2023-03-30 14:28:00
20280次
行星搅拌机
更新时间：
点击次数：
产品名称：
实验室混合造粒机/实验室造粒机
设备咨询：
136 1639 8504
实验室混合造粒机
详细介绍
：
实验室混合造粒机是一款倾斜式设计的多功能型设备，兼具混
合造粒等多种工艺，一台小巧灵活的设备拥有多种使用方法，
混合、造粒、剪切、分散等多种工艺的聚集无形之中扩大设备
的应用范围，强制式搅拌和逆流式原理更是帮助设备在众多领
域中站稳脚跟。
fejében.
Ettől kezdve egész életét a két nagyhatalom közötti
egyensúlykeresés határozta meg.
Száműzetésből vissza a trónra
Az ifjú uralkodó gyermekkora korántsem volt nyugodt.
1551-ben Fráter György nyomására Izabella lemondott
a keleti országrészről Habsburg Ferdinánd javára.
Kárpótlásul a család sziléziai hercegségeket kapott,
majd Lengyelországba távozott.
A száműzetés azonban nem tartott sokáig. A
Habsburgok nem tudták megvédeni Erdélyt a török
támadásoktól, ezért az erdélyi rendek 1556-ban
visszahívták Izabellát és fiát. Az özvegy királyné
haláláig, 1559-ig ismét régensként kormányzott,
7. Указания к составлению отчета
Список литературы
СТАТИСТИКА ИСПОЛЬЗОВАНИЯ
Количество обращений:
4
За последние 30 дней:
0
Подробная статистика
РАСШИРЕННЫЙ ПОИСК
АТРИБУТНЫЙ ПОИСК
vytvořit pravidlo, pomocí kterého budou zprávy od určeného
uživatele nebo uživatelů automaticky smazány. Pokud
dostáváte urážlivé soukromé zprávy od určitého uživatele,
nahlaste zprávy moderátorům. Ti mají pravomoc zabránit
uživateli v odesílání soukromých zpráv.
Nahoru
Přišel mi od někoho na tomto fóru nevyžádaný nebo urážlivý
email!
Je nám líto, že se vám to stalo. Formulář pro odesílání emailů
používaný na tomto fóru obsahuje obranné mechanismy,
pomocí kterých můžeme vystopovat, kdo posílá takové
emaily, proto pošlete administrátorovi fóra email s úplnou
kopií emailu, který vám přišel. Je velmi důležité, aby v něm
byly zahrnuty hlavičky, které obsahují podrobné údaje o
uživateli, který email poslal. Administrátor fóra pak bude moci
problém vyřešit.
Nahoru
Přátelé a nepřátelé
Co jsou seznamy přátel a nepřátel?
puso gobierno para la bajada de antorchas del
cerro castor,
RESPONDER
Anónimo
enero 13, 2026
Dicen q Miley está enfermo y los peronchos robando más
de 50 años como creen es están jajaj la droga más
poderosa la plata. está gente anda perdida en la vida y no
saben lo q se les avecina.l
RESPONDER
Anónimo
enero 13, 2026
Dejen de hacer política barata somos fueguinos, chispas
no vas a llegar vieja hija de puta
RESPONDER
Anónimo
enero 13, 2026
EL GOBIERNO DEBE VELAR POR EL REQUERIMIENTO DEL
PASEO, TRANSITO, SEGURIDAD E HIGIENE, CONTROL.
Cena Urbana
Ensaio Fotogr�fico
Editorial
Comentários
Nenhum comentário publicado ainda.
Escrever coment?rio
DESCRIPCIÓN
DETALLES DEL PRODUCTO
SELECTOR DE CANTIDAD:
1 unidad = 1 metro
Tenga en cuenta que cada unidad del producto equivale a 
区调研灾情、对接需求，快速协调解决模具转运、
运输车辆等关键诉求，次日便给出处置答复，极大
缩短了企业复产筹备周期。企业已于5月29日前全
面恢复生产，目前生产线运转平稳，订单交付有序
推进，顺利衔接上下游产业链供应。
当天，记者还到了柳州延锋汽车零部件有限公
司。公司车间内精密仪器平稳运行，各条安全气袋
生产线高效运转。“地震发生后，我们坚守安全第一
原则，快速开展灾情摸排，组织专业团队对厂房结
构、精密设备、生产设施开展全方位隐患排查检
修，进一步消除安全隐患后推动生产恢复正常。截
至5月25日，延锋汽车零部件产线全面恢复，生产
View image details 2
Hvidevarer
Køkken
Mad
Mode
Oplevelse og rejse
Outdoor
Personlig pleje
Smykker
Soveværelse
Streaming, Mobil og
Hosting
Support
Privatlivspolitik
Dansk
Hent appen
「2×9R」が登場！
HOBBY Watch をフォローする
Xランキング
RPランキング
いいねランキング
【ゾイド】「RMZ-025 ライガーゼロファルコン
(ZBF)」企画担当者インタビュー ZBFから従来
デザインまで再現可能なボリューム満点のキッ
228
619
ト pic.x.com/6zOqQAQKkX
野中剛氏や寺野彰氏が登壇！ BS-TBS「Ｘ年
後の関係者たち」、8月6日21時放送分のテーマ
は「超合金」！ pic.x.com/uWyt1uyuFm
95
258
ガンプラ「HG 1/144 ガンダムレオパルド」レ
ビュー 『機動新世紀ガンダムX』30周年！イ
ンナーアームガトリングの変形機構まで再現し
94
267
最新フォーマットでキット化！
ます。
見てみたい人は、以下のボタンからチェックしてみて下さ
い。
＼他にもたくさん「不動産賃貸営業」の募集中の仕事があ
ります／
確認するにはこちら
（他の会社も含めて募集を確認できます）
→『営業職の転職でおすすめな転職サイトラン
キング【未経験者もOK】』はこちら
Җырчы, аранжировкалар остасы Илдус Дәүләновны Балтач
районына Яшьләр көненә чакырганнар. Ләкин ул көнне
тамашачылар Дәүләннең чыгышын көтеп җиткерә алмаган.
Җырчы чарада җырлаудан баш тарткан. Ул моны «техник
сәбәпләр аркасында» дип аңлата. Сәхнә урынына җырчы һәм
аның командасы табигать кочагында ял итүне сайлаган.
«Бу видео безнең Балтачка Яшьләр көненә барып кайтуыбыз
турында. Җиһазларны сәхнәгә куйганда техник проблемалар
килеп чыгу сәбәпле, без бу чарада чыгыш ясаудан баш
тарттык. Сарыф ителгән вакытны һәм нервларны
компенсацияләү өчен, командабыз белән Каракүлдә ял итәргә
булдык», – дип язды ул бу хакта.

----------

§ **TASK REQUIREMENTS**:
All of the entries must be printed again exactly as given.

§ **RESPONSE**:
2023-03-30 14:28:00
20280次
行星搅拌机
更新时间：
点击次数：
产品名称：
实验室混合造粒机/实验室造粒机
设备咨询：
136 1639 8504
实验室混合造粒机
详细介绍
：
实验室混合造粒机是一款倾斜式设计的多功能型设备，兼具混
合造粒等多种工艺，一台小巧灵活的设备拥有多种使用方法，
混合、造粒、剪切、分散等多种工艺的聚集无形之中扩大设备
的应用范围，强制式搅拌和逆流式原理更是帮助设备在众多领
域中站稳脚跟。
fejében.
Ettől kezdve egész életét a két nagyhatalom közötti
egyensúlykeresés határozta meg.
Száműzetésből vissza a trónra
Az ifjú uralkodó gyermekkora korántsem volt nyugodt.
1551-ben Fráter György nyomására Izabella lemondott
a keleti országrészről Habsburg Ferdinánd javára.
Kárpótlásul a család sziléziai hercegségeket kapott,
majd Lengyelországba távozott.
A száműzetés azonban nem tartott sokáig. A
Habsburgok nem tudták megvédeni Erdélyt a török
támadásoktól, ezért az erdélyi rendek 1556-ban
visszahívták Izabellát és fiát. Az özvegy királyné
haláláig, 1559-ig ismét régensként kormányzott,
7. Указания к составлению отчета
Список литературы
СТАТИСТИКА ИСПОЛЬЗОВАНИЯ
Количество обращений:
4
За последние 30 дней:
0
Подробная статистика
РАСШИРЕННЫЙ ПОИСК
АТРИБУТНЫЙ ПОИСК
vytvořit pravidlo, pomocí kterého budou zprávy od určeného
uživatele nebo uživatelů automaticky smazány. Pokud
dostáváte urážlivé soukromé zprávy od určitého uživatele,
nahlaste zprávy moderátorům. Ti mají pravomoc zabránit
uživateli v odesílání soukromých zpráv.
Nahoru
Přišel mi od někoho na tomto fóru nevyžádaný nebo urážlivý
email!
Je nám líto, že se vám to stalo. Formulář pro odesílání emailů
používaný na tomto fóru obsahuje obranné mechanismy,
pomocí kterých můžeme vystopovat, kdo posílá takové
emaily, proto pošlete administrátorovi fóra email s úplnou
kopií emailu, který vám přišel. Je velmi důležité, aby v něm
byly zahrnuty hlavičky, které obsahují podrobné údaje o
uživateli, který email poslal. Administrátor fóra pak bude moci
problém vyřešit.
Nahoru
Přátelé a nepřátelé
Co jsou seznamy přátel a nepřátel?
puso gobierno para la bajada de antorchas del
cerro castor,
RESPONDER
Anónimo
enero 13, 2026
Dicen q Miley está enfermo y los peronchos robando más
de 50 años como creen es están jajaj la droga más
poderosa la plata. está gente anda perdida en la vida y no
saben lo q se les avecina.l
RESPONDER
Anónimo
enero 13, 2026
Dejen de hacer política barata somos fueguinos, chispas
no vas a llegar vieja hija de puta
RESPONDER
Anónimo
enero 13, 2026
EL GOBIERNO DEBE VELAR POR EL REQUERIMIENTO DEL
PASEO, TRANSITO, SEGURIDAD E HIGIENE, CONTROL.
Cena Urbana
Ensaio Fotogr�fico
Editorial
Comentários
Nenhum comentário publicado ainda.
Escrever coment?rio
DESCRIPCIÓN
DETALLES DEL PRODUCTO
SELECTOR DE CANTIDAD:
1 unidad = 1 metro
Tenga en cuenta que cada unidad del producto equivale a 
区调研灾情、对接需求，快速协调解决模具转运、
运输车辆等关键诉求，次日便给出处置答复，极大
缩短了企业复产筹备周期。企业已于5月29日前全
面恢复生产，目前生产线运转平稳，订单交付有序
推进，顺利衔接上下游产业链供应。
当天，记者还到了柳州延锋汽车零部件有限公
司。公司车间内精密仪器平稳运行，各条安全气袋
生产线高效运转。“地震发生后，我们坚守安全第一
原则，快速开展灾情摸排，组织专业团队对厂房结
构、精密设备、生产设施开展全方位隐患排查检
修，进一步消除安全隐患后推动生产恢复正常。截
至5月25日，延锋汽车零部件产线全面恢复，生产
View image details 2
Hvidevarer
Køkken
Mad
Mode
Oplevelse og rejse
Outdoor
Personlig pleje
Smykker
Soveværelse
Streaming, Mobil og
Hosting
Support
Privatlivspolitik
Dansk
Hent appen
「2×9R」が登場！
HOBBY Watch をフォローする
Xランキング
RPランキング
いいねランキング
【ゾイド】「RMZ-025 ライガーゼロファルコン
(ZBF)」企画担当者インタビュー ZBFから従来
デザインまで再現可能なボリューム満点のキッ
228
619
ト pic.x.com/6zOqQAQKkX
野中剛氏や寺野彰氏が登壇！ BS-TBS「Ｘ年
後の関係者たち」、8月6日21時放送分のテーマ
は「超合金」！ pic.x.com/uWyt1uyuFm
95
258
ガンプラ「HG 1/144 ガンダムレオパルド」レ
ビュー 『機動新世紀ガンダムX』30周年！イ
ンナーアームガトリングの変形機構まで再現し
94
267
最新フォーマットでキット化！
ます。
見てみたい人は、以下のボタンからチェックしてみて下さ
い。
＼他にもたくさん「不動産賃貸営業」の募集中の仕事があ
ります／
確認するにはこちら
（他の会社も含めて募集を確認できます）
→『営業職の転職でおすすめな転職サイトラン
キング【未経験者もOK】』はこちら
Җырчы, аранжировкалар остасы Илдус Дәүләновны Балтач
районына Яшьләр көненә чакырганнар. Ләкин ул көнне
тамашачылар Дәүләннең чыгышын көтеп җиткерә алмаган.
Җырчы чарада җырлаудан баш тарткан. Ул моны «техник
сәбәпләр аркасында» дип аңлата. Сәхнә урынына җырчы һәм
аның командасы табигать кочагында ял итүне сайлаган.
«Бу видео безнең Балтачка Яшьләр көненә барып кайтуыбыз
турында. Җиһазларны сәхнәгә куйганда техник проблемалар
килеп чыгу сәбәпле, без бу чарада чыгыш ясаудан баш
тарттык. Сарыф ителгән вакытны һәм нервларны
компенсацияләү өчен, командабыз белән Каракүлдә ял итәргә
булдык», – дип язды ул бу хакта.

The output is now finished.